AI’s potential in transforming industries is undeniable. However, as businesses embrace AI, the importance of balancing enthusiasm with fiscal responsibility becomes clearer. Costs associated with AI can quickly accumulate, and overlooking them may undermine the technology’s long-term value.
AI enhances operational efficiency, boosts productivity, and improves customer satisfaction, but it comes at a cost. To realize its full potential, businesses must understand the balance between AI’s benefits and its expenses to ensure sustainable growth.
The AI Acceleration Paradox
AI’s integration into business is accelerating, but its financial impact remains unclear. Without a direct connection between costs and results, how can companies justify their AI investments? As noted in the 2025 Gartner® Hype Cycle™ for AI, GenAI is currently in the “Trough of Disillusionment” phase.
Strategic decisions thrive on clarity. Without it, companies fall back on guesswork, which is risky. According to research from Apptio, 68% of tech leaders plan to increase AI spending, yet nearly 30% of AI leaders report dissatisfaction with ROI, even after spending millions.
The Hidden Financial Risks of AI
AI’s costs can easily spiral out of control. Like the early days of public cloud, AI spending is decentralized, which makes it difficult to trace expenses to tangible business outcomes. AI projects often consume significant cloud infrastructure, and the costs extend beyond data platforms to engineering resources and query tokens.
As AI projects proliferate, companies face increasing costs with limited visibility. Tight budgets create tough choices, leading to the risk of overspending on AI while neglecting other areas of the business. Gartner® predicts that by 2027, over 40% of agentic AI projects will be canceled due to unclear business value and escalating costs.
The Challenge of Traditional Financial Planning
Traditional budget models fall short when it comes to managing AI’s dynamic needs. Much like the cloud, AI requires precise tracking to attribute costs to business outcomes. However, the complexity of AI projects—ranging from data preparation to regulatory compliance—complicates this process.

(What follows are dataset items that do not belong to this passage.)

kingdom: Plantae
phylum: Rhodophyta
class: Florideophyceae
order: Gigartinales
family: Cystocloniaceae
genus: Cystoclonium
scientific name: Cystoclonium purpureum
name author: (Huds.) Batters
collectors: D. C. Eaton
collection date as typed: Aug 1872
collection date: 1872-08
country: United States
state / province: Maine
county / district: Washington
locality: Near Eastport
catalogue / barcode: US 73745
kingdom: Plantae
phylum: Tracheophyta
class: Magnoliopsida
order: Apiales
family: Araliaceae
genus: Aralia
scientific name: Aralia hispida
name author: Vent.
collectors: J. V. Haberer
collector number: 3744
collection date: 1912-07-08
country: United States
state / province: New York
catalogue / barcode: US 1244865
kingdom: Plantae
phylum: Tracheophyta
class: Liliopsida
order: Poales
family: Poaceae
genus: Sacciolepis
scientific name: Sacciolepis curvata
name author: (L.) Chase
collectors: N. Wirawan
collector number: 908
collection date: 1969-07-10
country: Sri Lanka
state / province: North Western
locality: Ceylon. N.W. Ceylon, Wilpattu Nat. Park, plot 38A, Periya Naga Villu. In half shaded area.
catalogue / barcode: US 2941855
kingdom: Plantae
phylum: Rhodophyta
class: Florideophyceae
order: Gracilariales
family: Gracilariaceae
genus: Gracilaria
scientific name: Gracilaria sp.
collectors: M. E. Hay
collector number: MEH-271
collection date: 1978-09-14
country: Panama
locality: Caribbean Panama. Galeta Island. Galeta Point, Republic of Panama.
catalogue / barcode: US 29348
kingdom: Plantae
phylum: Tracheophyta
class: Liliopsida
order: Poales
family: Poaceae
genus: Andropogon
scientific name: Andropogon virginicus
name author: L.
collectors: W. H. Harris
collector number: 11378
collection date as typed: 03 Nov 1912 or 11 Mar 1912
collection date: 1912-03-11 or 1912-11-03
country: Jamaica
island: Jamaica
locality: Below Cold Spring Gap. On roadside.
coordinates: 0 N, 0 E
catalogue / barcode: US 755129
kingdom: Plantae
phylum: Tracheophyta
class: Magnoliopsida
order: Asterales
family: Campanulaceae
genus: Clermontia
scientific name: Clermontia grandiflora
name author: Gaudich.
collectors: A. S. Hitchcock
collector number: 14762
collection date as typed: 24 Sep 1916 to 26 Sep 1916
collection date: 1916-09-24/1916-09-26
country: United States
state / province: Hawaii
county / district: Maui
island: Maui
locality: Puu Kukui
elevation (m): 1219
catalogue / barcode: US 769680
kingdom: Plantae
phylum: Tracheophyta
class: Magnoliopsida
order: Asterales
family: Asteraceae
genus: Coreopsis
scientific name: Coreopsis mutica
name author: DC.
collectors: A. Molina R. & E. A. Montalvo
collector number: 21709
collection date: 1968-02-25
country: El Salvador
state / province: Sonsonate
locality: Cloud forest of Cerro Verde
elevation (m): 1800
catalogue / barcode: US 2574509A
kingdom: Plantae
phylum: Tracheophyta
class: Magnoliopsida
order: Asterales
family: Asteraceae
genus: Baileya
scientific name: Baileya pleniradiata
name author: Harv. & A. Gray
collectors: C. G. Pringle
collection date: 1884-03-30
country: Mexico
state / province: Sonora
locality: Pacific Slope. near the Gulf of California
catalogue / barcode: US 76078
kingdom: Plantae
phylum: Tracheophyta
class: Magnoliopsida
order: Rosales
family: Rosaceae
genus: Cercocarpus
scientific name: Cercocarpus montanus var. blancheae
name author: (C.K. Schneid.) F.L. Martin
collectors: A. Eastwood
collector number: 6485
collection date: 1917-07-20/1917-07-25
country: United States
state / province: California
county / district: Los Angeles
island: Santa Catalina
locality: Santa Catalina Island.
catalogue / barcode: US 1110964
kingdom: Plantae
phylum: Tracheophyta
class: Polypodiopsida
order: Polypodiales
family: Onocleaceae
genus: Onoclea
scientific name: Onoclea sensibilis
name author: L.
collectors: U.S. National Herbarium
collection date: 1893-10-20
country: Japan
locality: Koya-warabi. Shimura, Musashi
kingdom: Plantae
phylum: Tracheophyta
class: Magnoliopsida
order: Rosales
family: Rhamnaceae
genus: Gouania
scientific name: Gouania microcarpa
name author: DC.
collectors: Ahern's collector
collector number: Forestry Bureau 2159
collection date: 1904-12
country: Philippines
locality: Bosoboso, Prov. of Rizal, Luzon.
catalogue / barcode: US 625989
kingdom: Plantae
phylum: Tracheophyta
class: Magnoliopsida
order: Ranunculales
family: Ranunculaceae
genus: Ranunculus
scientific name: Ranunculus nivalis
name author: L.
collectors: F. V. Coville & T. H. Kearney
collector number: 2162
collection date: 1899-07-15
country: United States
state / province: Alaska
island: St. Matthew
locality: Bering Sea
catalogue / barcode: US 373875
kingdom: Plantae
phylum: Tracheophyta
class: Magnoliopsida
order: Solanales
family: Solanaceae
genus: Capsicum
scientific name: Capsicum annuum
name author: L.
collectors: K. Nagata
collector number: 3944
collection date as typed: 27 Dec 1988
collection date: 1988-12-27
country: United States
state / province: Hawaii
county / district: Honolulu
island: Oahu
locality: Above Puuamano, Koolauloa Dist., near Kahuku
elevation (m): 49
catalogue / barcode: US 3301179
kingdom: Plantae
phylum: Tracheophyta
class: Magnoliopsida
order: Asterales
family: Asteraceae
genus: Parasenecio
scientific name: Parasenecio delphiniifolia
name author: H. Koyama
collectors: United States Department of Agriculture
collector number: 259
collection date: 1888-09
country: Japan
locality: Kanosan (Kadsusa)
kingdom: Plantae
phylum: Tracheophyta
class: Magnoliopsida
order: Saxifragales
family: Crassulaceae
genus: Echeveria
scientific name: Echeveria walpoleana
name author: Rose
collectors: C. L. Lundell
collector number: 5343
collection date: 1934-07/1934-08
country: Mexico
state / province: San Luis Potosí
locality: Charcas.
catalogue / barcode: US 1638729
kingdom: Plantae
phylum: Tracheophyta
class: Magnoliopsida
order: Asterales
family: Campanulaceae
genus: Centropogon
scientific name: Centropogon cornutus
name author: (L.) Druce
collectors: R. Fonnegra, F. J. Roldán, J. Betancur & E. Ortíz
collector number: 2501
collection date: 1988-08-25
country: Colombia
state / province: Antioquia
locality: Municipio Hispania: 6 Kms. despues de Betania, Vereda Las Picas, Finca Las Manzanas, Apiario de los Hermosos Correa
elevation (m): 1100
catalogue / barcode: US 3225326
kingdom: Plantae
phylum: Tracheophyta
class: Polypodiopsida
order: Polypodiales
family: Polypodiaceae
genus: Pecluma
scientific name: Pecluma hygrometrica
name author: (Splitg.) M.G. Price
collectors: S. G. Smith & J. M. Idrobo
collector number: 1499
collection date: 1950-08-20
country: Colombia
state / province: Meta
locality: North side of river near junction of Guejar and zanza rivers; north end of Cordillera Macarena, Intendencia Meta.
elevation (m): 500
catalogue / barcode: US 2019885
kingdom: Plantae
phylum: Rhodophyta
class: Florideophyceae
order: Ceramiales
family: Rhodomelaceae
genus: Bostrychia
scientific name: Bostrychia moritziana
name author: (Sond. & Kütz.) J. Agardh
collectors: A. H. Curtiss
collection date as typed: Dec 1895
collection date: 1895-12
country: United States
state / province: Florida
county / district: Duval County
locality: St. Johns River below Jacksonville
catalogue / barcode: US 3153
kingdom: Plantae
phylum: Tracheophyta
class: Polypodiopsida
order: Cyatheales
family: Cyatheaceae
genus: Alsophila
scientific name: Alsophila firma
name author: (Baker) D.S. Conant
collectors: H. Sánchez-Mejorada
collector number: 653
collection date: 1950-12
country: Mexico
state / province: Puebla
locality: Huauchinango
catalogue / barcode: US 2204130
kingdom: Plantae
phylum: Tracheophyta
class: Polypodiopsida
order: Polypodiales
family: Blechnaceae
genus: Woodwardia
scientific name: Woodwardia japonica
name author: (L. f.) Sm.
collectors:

For finance teams, tracking AI spending with accuracy is nearly impossible without the right systems in place. But unless companies establish clear connections between investment and impact, it’s difficult to track AI’s true ROI.
The Strategic Value of Cost Transparency
Transparency in AI costs allows for smarter decision-making. It enables businesses to allocate resources efficiently and prioritize high-value projects. In particular, AI transparency is crucial when specialized talent is in high demand.
By adopting cost management practices like FinOps, businesses can identify waste, optimize infrastructure, and adjust models as needed. Monitoring AI spending helps leaders avoid unnecessary expenses and pivot when projects become too costly.
AI Cost Management with TBM
Effective AI cost management relies on three key practices: IT financial management (ITFM), FinOps, and strategic portfolio management (SPM). These form the Technology Business Management (TBM) framework, which helps companies align AI spending with business goals.
TBM supports the creation of a clear, unified approach to AI costs, helping organizations make informed decisions. With this structure, AI becomes a measurable business asset, transforming from a costly risk into a valuable, strategic investment.